Compliance and governance topics fall under Domain 5 (Security Program Management and Oversight), which represents approximately 20% of the Security+ exam. You can expect 12-15 questions covering regulatory frameworks, security policies, risk management processes, and governance structures.
Which regulations should I know for the Security+ exam?
Key regulations include GDPR (EU data protection), HIPAA (US healthcare), PCI-DSS (payment card industry), SOX (financial reporting), GLBA (financial privacy), FERPA (education records), and CCPA/CPRA (California consumer privacy). Know what each regulation protects, who it applies to, and the penalties for non-compliance.
What is the difference between a regulation and a framework?

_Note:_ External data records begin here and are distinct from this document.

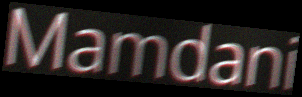
MamdaniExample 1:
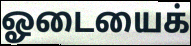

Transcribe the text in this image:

ஓடையைக்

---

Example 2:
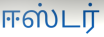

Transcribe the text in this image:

ஈஸ்டர்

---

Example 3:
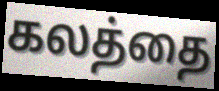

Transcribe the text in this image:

கலத்தை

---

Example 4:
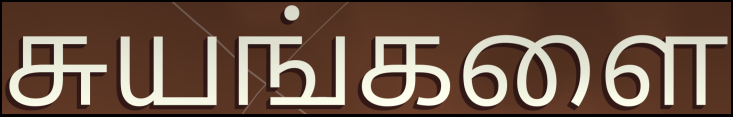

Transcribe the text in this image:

சுயங்களை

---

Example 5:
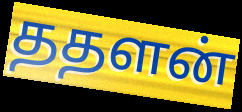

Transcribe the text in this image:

ததளன்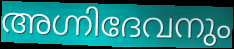
അഗ്നിദേവനുംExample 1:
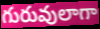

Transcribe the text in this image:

గురువులాగా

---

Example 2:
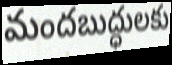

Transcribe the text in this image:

మందబుద్ధులకు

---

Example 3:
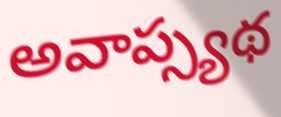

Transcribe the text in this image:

అవాప్స్యథ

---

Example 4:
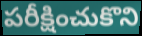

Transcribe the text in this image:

పరీక్షించుకొని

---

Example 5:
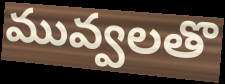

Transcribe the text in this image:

మువ్వలతొ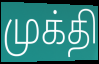
முக்திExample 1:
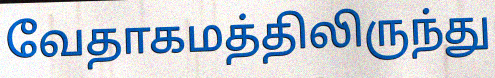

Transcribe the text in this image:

வேதாகமத்திலிருந்து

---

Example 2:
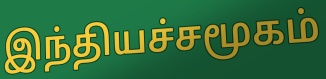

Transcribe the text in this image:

இந்தியச்சமூகம்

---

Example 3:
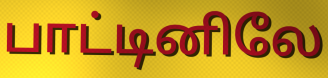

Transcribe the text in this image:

பாட்டினிலே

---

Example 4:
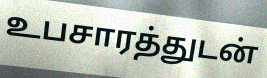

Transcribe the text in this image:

உபசாரத்துடன்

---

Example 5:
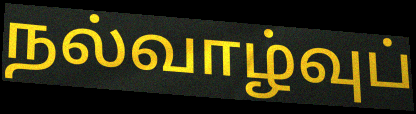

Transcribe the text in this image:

நல்வாழ்வுப்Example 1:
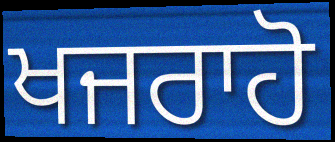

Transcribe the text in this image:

Regulations are legally mandated requirements with penalties for non-compliance (GDPR, HIPAA, SOX). Frameworks are voluntary best-practice guidelines that organizations adopt to improve security posture (NIST CSF, ISO 27001, CIS Controls, COBIT). Some frameworks can become mandatory through contractual obligations (PCI-DSS) or industry standards.
What security frameworks are tested on Security+?

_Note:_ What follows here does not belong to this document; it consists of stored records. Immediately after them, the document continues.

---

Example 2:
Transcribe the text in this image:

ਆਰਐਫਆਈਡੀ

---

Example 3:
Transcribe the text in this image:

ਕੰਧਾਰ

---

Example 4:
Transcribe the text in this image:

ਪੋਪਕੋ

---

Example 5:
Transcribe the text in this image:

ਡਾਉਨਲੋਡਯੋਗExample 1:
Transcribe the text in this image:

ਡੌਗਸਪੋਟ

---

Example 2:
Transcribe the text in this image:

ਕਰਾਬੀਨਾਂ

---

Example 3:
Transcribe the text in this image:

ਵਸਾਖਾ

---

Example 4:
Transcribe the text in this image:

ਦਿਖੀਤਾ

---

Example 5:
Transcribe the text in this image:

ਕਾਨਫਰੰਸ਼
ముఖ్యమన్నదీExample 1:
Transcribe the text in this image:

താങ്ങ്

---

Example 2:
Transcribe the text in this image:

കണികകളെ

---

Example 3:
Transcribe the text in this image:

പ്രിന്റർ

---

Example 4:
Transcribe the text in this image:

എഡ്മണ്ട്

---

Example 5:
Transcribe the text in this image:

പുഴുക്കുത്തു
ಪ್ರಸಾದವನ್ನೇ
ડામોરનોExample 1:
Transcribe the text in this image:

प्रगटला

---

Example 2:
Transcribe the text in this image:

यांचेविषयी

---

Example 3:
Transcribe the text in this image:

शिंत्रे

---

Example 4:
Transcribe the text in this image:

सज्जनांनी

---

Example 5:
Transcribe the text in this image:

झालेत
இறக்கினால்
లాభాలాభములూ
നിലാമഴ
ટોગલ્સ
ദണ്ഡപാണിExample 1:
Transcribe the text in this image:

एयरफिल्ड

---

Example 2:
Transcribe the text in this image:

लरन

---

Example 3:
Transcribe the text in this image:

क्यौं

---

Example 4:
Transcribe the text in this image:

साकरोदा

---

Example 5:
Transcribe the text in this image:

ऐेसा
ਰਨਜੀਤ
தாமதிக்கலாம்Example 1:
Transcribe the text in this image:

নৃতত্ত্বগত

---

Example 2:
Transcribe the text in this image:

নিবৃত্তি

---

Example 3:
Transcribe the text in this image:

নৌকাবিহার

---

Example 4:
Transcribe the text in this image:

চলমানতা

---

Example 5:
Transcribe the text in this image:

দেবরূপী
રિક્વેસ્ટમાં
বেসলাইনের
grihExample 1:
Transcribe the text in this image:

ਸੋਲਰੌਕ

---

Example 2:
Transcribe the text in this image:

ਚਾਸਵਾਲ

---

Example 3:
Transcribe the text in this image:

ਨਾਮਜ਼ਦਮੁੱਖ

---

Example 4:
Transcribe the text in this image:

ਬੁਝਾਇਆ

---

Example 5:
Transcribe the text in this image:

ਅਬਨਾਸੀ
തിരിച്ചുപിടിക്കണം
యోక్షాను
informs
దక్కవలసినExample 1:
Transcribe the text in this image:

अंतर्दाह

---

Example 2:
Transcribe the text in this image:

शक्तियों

NIST Cybersecurity Framework (Identify, Protect, Detect, Respond, Recover), NIST 800-53 (security controls catalog), ISO 27001/27002 (information security management), CIS Controls (prioritized security actions), COBIT (IT governance), and SOC 2 (service organization controls). Know the purpose and scope of each framework.
What governance concepts appear on the Security+ exam?

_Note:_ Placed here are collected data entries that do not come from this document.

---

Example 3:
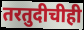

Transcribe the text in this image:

तरतुदीचीही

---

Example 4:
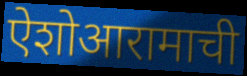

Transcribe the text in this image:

ऐशोआरामाची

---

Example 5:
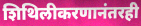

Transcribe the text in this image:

शिथिलीकरणानंतरही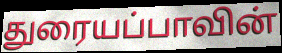
துரையப்பாவின்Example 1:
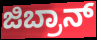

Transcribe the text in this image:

ಜಿಬ್ರಾನ್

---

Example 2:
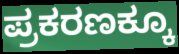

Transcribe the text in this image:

ಪ್ರಕರಣಕ್ಕೂ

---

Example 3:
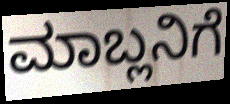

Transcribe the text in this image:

ಮಾಬ್ಲನಿಗೆ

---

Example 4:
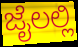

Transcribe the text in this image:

ಜೈಲಲ್ಲಿ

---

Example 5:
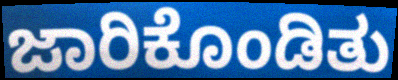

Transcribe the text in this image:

ಜಾರಿಕೊಂಡಿತುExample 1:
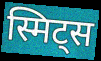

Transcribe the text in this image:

स्मिट्स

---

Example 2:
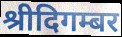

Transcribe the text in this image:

श्रीदिगम्बर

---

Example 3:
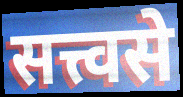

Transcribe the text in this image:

सत्त्वसे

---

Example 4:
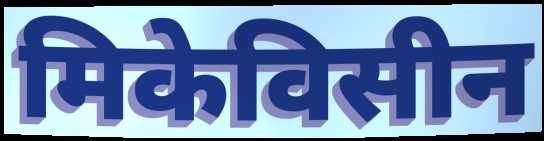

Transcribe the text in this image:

मिकेविसीन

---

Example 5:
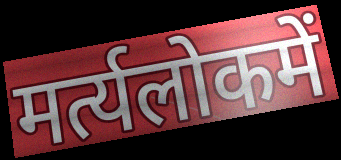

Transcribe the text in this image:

मर्त्यलोकमेंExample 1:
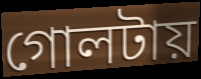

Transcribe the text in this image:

গোলটায়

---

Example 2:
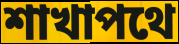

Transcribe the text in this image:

শাখাপথে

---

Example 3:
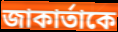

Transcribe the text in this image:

জাকার্তাকে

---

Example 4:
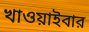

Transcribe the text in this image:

খাওয়াইবার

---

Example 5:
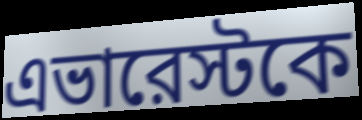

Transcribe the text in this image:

এভারেস্টকে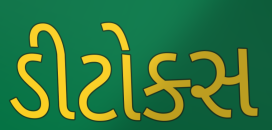
ડીટોક્સ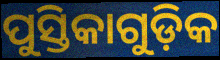
ପୁସ୍ତିକାଗୁଡ଼ିକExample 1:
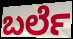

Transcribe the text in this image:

ಬರ್ಲೆ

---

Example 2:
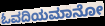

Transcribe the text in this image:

ಓವದಿಯಮಾನೋ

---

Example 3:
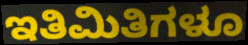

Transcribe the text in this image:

ಇತಿಮಿತಿಗಳೂ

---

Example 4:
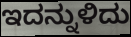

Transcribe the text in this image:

ಇದನ್ನುಳಿದು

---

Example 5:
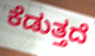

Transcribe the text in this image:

ಕೆಡುತ್ತದೆ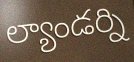
ల్యాండర్ని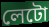
লেটো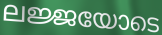
ലജ്ജയോടെ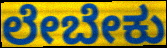
ಲೇಬೇಕು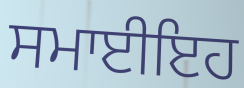
ਸਮਾਈਇਹ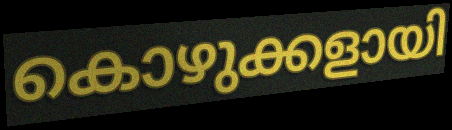
കൊഴുക്കളായി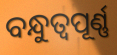
ବନ୍ଧୁତ୍ଵପୂର୍ଣ୍ଣ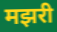
मझरी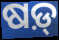
ଷଡ଼୍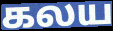
கலயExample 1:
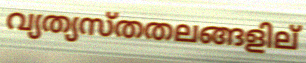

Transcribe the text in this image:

വ്യത്യസ്തതലങ്ങളില്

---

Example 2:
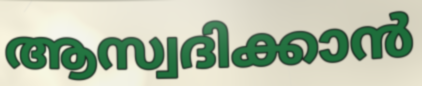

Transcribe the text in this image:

ആസ്വദിക്കാൻ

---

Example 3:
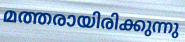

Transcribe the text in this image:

മത്തരായിരിക്കുന്നു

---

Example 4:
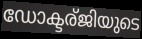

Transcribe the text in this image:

ഡോക്ടര്ജിയുടെ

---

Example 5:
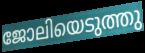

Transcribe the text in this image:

ജോലിയെടുത്തുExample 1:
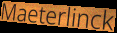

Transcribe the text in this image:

Maeterlinck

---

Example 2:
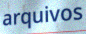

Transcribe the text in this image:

arquivos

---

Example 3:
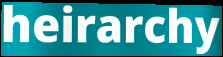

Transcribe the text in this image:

heirarchy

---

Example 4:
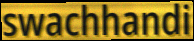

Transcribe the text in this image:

swachhandi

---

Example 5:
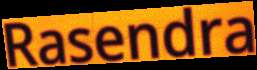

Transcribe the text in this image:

Rasendra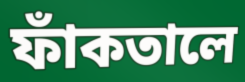
ফাঁকতালেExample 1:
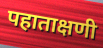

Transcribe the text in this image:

पहाताक्षणी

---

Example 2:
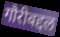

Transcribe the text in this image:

गौरीबद्दल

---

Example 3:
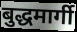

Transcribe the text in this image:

बुद्धमार्गी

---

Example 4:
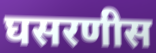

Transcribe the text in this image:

घसरणीस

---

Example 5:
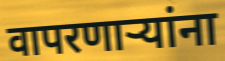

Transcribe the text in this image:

वापरणाऱ्यांना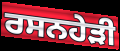
ਰਸਨਹੇੜੀ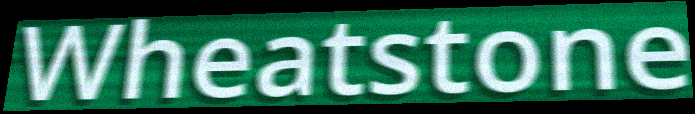
WheatstoneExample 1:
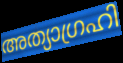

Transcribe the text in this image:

അത്യാഗ്രഹി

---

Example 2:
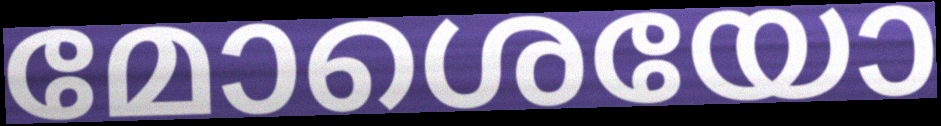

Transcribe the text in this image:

മോശെയോ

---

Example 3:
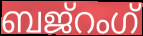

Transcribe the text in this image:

ബജ്റംഗ്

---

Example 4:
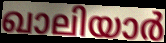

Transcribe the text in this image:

ഖാലിയാർ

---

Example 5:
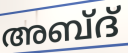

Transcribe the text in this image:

അബ്ദ്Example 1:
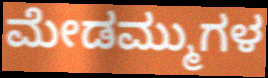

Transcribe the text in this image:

ಮೇಡಮ್ಮುಗಳ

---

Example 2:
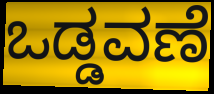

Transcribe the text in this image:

ಒಡ್ಡವಣೆ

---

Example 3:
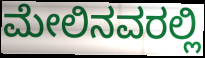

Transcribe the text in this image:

ಮೇಲಿನವರಲ್ಲಿ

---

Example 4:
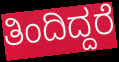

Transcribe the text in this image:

ತಿಂದಿದ್ದರೆ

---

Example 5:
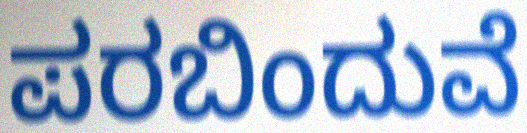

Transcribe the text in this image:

ಪರಬಿಂದುವೆ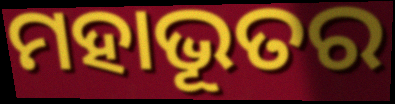
ମହାଭୂତର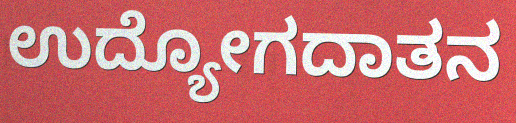
ಉದ್ಯೋಗದಾತನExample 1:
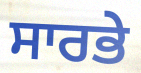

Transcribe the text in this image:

ਸਾਰਭੇ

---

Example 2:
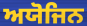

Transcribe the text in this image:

ਅਯੋਜਿਨ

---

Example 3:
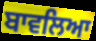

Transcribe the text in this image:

ਬਾਵਲਿਆ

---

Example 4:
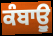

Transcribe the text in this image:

ਕੰਬਾਊੁ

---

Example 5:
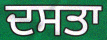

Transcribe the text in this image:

ਦਸਤਾ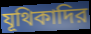
যূথিকাদির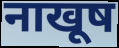
नाखूषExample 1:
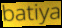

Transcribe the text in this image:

batiya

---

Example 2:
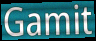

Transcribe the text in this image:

Gamit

Security governance topics include security policies (AUP, password policies, data classification), organizational roles (CISO, DPO, data owner, data custodian), change management processes, business continuity and disaster recovery planning, incident response procedures, and third-party risk management through vendor assessments and supply chain security.
How does data classification relate to compliance?
Data classification categorizes information by sensitivity level (public, internal, confidential, restricted/top secret) to determine appropriate security controls. Regulations require specific protections based on data type: HIPAA protects PHI, PCI-DSS protects cardholder data, GDPR protects personal data of EU residents. Classification ensures the right controls are applied to the right data.